Thursday, January 24, 2008

The New Atheism

I haven't mentioned her in a while but I have mixed feelings about Jessa Crispin, who founded and runs Bookslut. It's a great blog/magazine, but sometimes Jessa herself seems to be on a high horse or otherwise just hammering away at the same topics (science, feminism, how awesome graphic novels are). It brings a level of specificity to her site, but sometimes it feels tired. At any rate, she wrote this interesting review of a new book "God and the New Atheism," rebutting all the atheist lit that's come out recently (Harris, Dawkins, Hitchens -- isn't there a way to combine those three names into something catchy? Darchens? Hawchens? Boo).

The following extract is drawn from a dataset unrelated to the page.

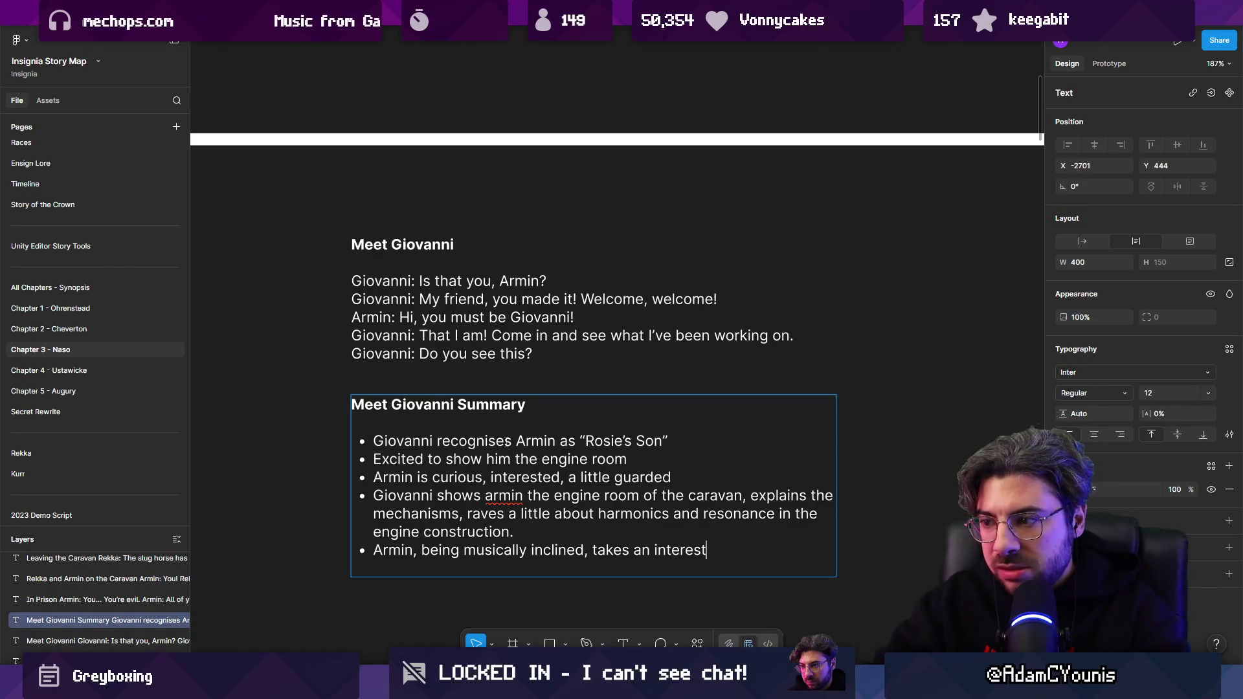
{"action": "type", "text": "and the t"}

First there was Dawkins’ calling an education in religious faith — even moderate faith — “child abuse.” Sam Harris chided religious moderates for being “in large part, responsible for the religious conflict in our world.” They didn’t simply want an end to fundamentalism or the use of religious doctrine in governmental policy. They treated Christians as if they all believed the Earth was only 6,000 years old, and Muslims as if they were all strapped with explosives. If you pray to Jesus when your world is falling apart, or blame Mercury being in retrograde when your car won’t start, you are part of the problem.

I haven't read any of the books in question except for "The End of Faith," so I don't have a super super strong opinion on Jessa's review. And to be honest, it focuses more on the "new atheist" books than on the book that she purports to review (see what I mean about her pet issues?). Anyone else have any insight?

(It was only just this morning I looked into my bookcase and thought to myself, huh, I should read that Hitchens book. Must be some kind of sign.)

(via, what else, Bookslut)

2 comments:

D said...

you should read the hitchens book. brilliant. funny.
I think the bookslut is missing the point.

D said...

this is from booksluts "review" She IS part of the problem.
For her to say these three have not read theology is moronic.

"It’s obvious no one in this group has bothered to read any theology. Their attacks are as shallow as their research. Harris, Hitchens, and Dawkins are scientists, journalists, and pundits — not philosophers. That’s fine when they’re dealing with religious history, but when they try to stare down the divine they are out of their league."